Study material START
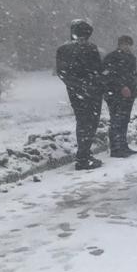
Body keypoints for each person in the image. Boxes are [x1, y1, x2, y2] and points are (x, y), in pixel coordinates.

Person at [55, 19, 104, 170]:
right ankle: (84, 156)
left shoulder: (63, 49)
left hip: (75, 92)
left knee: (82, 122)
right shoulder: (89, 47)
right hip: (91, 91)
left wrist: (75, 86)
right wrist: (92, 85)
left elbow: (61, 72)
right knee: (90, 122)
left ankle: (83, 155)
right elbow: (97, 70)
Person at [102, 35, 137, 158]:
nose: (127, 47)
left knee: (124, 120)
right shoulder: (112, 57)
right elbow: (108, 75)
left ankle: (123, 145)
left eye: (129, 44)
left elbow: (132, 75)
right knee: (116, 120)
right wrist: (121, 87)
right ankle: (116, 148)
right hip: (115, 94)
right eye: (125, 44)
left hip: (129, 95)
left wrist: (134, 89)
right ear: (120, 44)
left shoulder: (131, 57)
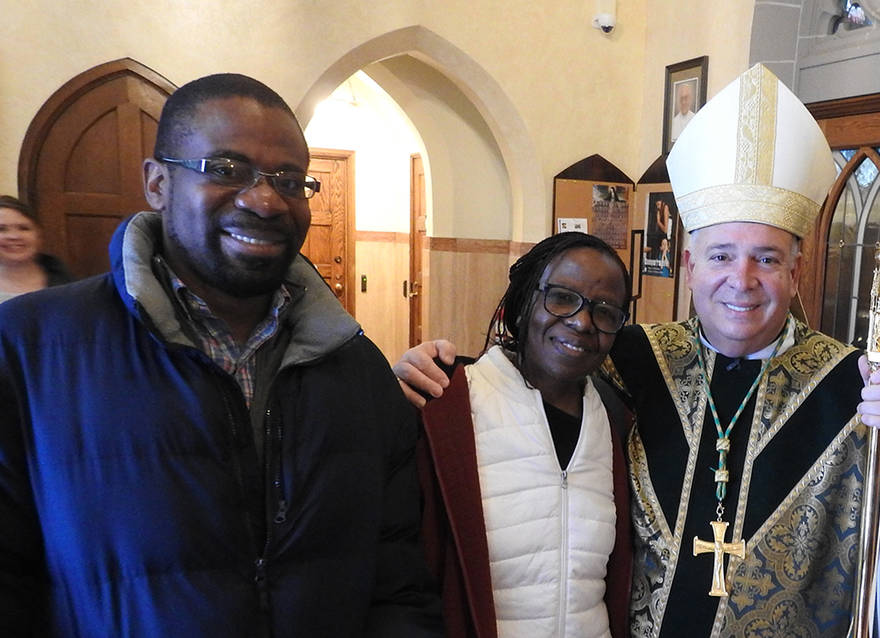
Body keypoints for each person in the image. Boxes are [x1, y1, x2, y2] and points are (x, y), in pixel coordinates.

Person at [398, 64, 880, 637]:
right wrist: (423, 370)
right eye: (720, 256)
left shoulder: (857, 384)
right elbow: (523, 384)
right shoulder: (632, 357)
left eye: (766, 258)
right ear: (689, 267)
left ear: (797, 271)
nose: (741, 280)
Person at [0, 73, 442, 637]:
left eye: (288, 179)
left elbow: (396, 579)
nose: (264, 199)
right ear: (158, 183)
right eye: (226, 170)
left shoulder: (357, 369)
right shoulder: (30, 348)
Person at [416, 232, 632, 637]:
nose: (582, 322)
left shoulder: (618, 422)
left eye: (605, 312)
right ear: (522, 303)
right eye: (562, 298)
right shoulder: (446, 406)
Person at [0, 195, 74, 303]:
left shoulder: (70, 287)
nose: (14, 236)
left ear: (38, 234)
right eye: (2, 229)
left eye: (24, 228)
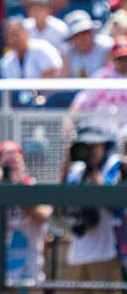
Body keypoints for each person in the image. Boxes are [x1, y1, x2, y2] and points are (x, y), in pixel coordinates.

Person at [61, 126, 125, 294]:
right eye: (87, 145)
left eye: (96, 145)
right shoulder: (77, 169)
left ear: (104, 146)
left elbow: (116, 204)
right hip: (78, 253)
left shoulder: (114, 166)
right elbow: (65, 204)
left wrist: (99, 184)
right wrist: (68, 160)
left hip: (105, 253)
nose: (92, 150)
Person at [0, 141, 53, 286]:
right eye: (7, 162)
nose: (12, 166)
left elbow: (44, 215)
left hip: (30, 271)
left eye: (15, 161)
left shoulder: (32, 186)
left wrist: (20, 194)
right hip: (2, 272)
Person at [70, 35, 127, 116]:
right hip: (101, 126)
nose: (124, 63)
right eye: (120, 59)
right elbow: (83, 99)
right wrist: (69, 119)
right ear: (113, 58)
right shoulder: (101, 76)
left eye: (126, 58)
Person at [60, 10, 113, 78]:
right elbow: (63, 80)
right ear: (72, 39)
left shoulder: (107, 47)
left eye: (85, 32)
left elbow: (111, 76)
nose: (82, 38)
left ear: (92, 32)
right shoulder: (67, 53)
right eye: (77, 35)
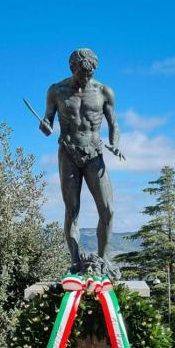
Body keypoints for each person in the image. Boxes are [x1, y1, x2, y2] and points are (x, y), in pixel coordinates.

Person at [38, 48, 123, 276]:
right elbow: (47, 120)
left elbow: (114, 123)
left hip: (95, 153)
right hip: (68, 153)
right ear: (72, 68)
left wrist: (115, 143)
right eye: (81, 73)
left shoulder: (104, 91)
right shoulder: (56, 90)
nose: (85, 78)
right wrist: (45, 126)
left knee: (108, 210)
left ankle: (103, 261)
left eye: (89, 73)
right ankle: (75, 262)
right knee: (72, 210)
Study material END
- Task details:
Across the whole listing above, repeat each line exactly and leave out the images.

- Answer to the exercise:
Body keypoints for each person in the image. Boxes are [x1, y1, x2, y2] and points are (x, y), in pixel coordinates.

Person at [55, 19, 104, 170]:
right ankle: (84, 156)
left shoulder: (63, 49)
left hip: (75, 92)
left knee: (82, 122)
right shoulder: (89, 47)
right hip: (91, 91)
left wrist: (75, 86)
right wrist: (92, 85)
left elbow: (61, 72)
right knee: (90, 122)
left ankle: (83, 155)
right elbow: (97, 70)
Person at [102, 35, 137, 158]:
nose: (127, 47)
left knee: (124, 120)
right shoulder: (112, 57)
right elbow: (108, 75)
left ankle: (123, 145)
left eye: (129, 44)
left elbow: (132, 75)
right knee: (116, 120)
right wrist: (121, 87)
right ankle: (116, 148)
right hip: (115, 94)
right eye: (125, 44)
left hip: (129, 95)
left wrist: (134, 89)
right ear: (120, 44)
left shoulder: (131, 57)
Body keypoints for each person in the image. Boxes are [x1, y1, x2, y2] and points are (x, y), in pixel coordinates.

Person at [398, 64, 880, 637]:
right wrist: (423, 370)
right eye: (720, 256)
left shoulder: (857, 384)
right elbow: (523, 384)
right shoulder: (632, 357)
left eye: (766, 258)
right ear: (689, 267)
left ear: (797, 271)
nose: (741, 280)
Person at [0, 73, 442, 637]:
left eye: (288, 179)
left elbow: (396, 579)
nose: (264, 199)
right ear: (158, 183)
right eye: (226, 170)
left shoulder: (357, 369)
right shoulder: (30, 348)
Person at [416, 232, 632, 637]:
nose: (582, 322)
left shoulder: (618, 422)
left eye: (605, 312)
right ear: (522, 303)
right eye: (562, 298)
right shoulder: (446, 406)
Person at [0, 195, 74, 303]:
left shoulder: (70, 287)
nose: (14, 236)
left ear: (38, 234)
right eye: (2, 229)
left eye: (24, 228)
Body keypoints for each person in the image. Boxes are [x1, y1, x2, y2] and points are (x, y), in pixel coordinates.

Person at [61, 126, 125, 294]:
right eye: (87, 145)
left eye: (96, 145)
right shoulder: (77, 169)
left ear: (104, 146)
left elbow: (116, 204)
right hip: (78, 253)
left shoulder: (114, 166)
right elbow: (65, 204)
left wrist: (99, 184)
right wrist: (68, 160)
left hip: (105, 253)
nose: (92, 150)
Person at [0, 141, 53, 286]:
right eye: (7, 162)
nose: (12, 166)
left elbow: (44, 215)
left hip: (30, 271)
left eye: (15, 161)
left shoulder: (32, 186)
left wrist: (20, 194)
right hip: (2, 272)
Person at [70, 35, 127, 116]:
right hip: (101, 126)
nose: (124, 63)
right eye: (120, 59)
right elbow: (83, 99)
right wrist: (69, 119)
right ear: (113, 58)
right shoulder: (101, 76)
left eye: (126, 58)
Person at [60, 10, 113, 78]:
right elbow: (63, 80)
right ear: (72, 39)
left shoulder: (107, 47)
left eye: (85, 32)
left elbow: (111, 76)
nose: (82, 38)
left ear: (92, 32)
right shoulder: (67, 53)
right eye: (77, 35)
Body keypoints for each person in the image. Boxes are [x1, y1, x2, y2] and points are (x, y), in pixel coordinates.

Person at [38, 48, 123, 276]:
right elbow: (47, 120)
left elbow: (114, 123)
left hip: (95, 153)
right hip: (68, 153)
right ear: (72, 68)
left wrist: (115, 143)
right eye: (81, 73)
left shoulder: (104, 91)
right shoulder: (56, 90)
nose: (85, 78)
right wrist: (45, 126)
left knee: (108, 210)
left ankle: (103, 261)
left eye: (89, 73)
right ankle: (75, 262)
right knee: (72, 210)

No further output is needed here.